Government websites are loaded with misinformation, and that’s a big problem for AI
Sometimes information that looks reliable because it’s from a federal agency website has not in fact been vetted, and AI systems are only as trustworthy as the data they’re fed.
As artificial intelligence proliferates, so do concerns about AI-grown misinformation. AI systems like ChatGPT and other algorithms learn from the text and data that they’re fed. If the input data is bad, so it the output—thus the aphorism “garbage in; garbage out.”
The Washington Post recently published a report analyzing the sources of Google’s C4 data set, a large collection of information used to train many AI models. There was bad news and some supposed good news. The bad news: many sources in Google’s data set ranked low on trustworthiness scales and promoted conspiracy theories, feeding misinformation and propaganda into AI models. But the top source of information in the dataset, patents published by governments across the world, is more trustworthy. Many other government websites are also major sources of information for Google’s data set.
Is this good news? Government-based sources like patents are probably more reliable than, say, 4chan.org, an anonymous message board that was also incorporated into the training data. But government sources, including those from the U.S. government, are surprisingly unreliable and contain copious information that is outright false.

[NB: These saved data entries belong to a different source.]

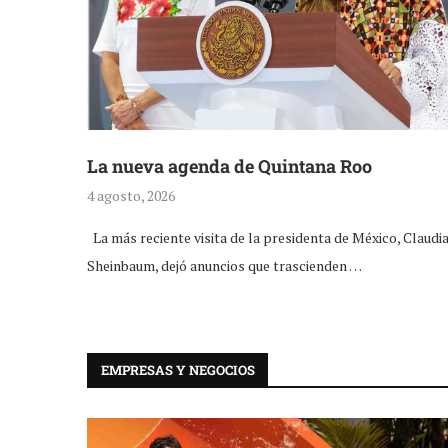
La nueva agenda de Quintana Roo
4 agosto, 2026
La más reciente visita de la presidenta de México, Claudi
Sheinbaum, dejó anuncios que trascienden …
EMPRESAS Y NEGOCIOS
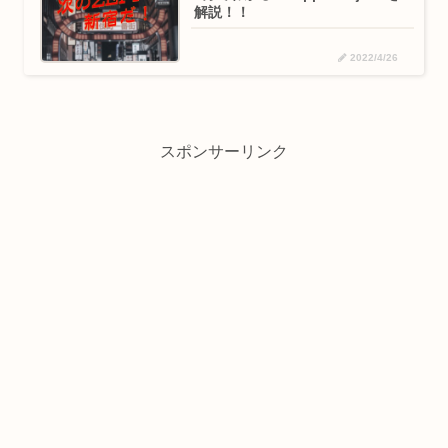
解説！！
2022/4/26
スポンサーリンク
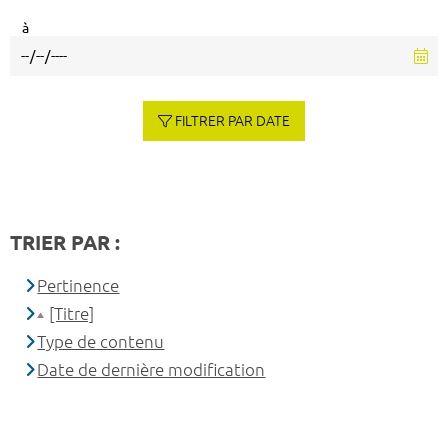
à
FILTRER PAR DATE
TRIER PAR :
Pertinence
[Titre]
Type de contenu
Date de dernière modification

I’m a law professor who researches the reliability of government information, and I’ve found that we too often blindly assume that information we find on a U.S. government website is correct. I’m not talking about propaganda but about more mundane misinformation—from patents, reports, lists and databases. It’s crucial to recognize the flaws of government information both because it is an important input into AI systems and because government information is a source that we interact with in many other ways—and are predisposed to trust.
Heuristics—mental shortcuts—make me and you (assuming you are someone who generally trusts the government) inclined to assume that information published by the government is reviewed or generated by experts and therefore somewhat trustworthy. But that isn’t necessarily true. A huge amount of information published by the government is generated by third parties and isn’t reviewed at all for accuracy before publication.
Take U.S. patents—reminder: patents are the number one source of data in Google’s training set—which are routinely published with fictional, fraudulent and incorrect data (for example, the U.S. Patent Office granted patents from Theranos on their now-discredited medical technology, even after the falsity of the company’s claims were highly publicized). Almost one quarter of U.S. life sciences patents include fictional experiments, but they’re often interpreted as factual because readers tend to trust patents.
And it’s not just patents. The Environmental Protection Agency publishes data on industrial pollution and suggests that, before you buy a house, you check pollution levels in the area. Where does the pollution data come from? Companies self-report it. Does the EPA check it? No, and a report from the Government Accountability Office, a nonpartisan watchdog, found frequent errors.
Another example comes from the National Institutes of Health, which publishes a list of clinical trials to help patients find new medical treatments. Many trials are reviewed for safety by the Food and Drug Administration before they’re posted, but not all, and the NIH does not review the information it posts for either safety or accuracy. Companies peddling unapproved treatments have taken advantage of this loophole and listed procedures with the NIH in an attempt to enhance their legitimacy. Several patients who were tragically blinded after undergoing an unapproved stem-cell treatment reported that they had believed the treatment was a government-reviewed clinical trial because it was posted on the NIH’s clinical trials site.
In yet another example, our trust in government-published information is exploited by opponents of vaccination. When former Fox News host Tucker Carlson claimed that data from the Centers for Disease Control and Prevention showed that thousands of people had died after taking the Covid vaccine, he wasn’t exactly wrong. CDC data do say that. But the CDC database is an aggregation of reports that can be submitted by anyone and are not checked for accuracy by the CDC (not to mention, Carlson’s claim seriously confuses correlation and causation). Further, there’s evidence that opponents of vaccination deliberately submit reports of vaccine side effects to the CDC’s database so that they can later cite the CDC’s authority to back up their claims that vaccines are dangerous—essentially laundering information through the government to make it look more legitimate.
When we think of misinformation from the government, we often think about deliberately false propaganda. But in the United States, a much more widespread source of misinformation is information generated by third parties and published without vetting by the government. It’s on a government website so it looks trustworthy, but it’s sometimes not. Government agencies should dedicate more resources to vetting this data. The rise of AI makes this effort more important now than ever. But in the meantime, dear reader, be a cautious consumer of information, whether from an AI model or a government website.
Janet Freilich is a professor at Fordham Law School who writes and teaches in the areas of patent law, intellectual property and civil procedure. She is the author of a paper titled “Government Misinformation Platforms,” which is scheduled to be published in the spring of 2024 in the Pennsylvania Law Review.